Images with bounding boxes
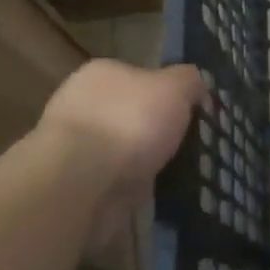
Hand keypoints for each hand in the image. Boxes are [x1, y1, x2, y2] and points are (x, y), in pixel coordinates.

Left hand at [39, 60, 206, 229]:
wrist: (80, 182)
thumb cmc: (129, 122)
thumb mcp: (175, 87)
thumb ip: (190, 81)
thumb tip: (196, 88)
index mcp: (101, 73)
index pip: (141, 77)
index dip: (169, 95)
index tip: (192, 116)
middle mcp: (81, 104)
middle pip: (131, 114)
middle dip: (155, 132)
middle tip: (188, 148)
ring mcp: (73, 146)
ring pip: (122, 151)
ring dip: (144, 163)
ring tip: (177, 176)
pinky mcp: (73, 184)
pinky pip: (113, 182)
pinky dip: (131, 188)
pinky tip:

WHAT TO PRODUCE
Retype every entry exactly, but keep the pictures out of your copy.

TASK OUTPUT
Hand keypoints for each hand in the image. Boxes are [x1, y1, x2, y2] and points are (x, y), in pixel coordinates.

Left hand at [39, 60, 206, 229]:
wrist: (80, 182)
thumb cmc: (129, 122)
thumb mcp: (175, 87)
thumb ip: (190, 81)
thumb tip: (196, 88)
index mcp: (101, 73)
index pip: (141, 77)
index dip: (169, 95)
index tip: (192, 116)
middle mcp: (81, 104)
middle pip: (131, 114)
middle dip: (155, 132)
middle tip: (188, 148)
ring mcp: (73, 146)
ring pip: (122, 151)
ring dip: (144, 163)
ring tip: (177, 176)
pinky mcp: (73, 184)
pinky pip: (113, 182)
pinky dip: (131, 188)
pinky tip:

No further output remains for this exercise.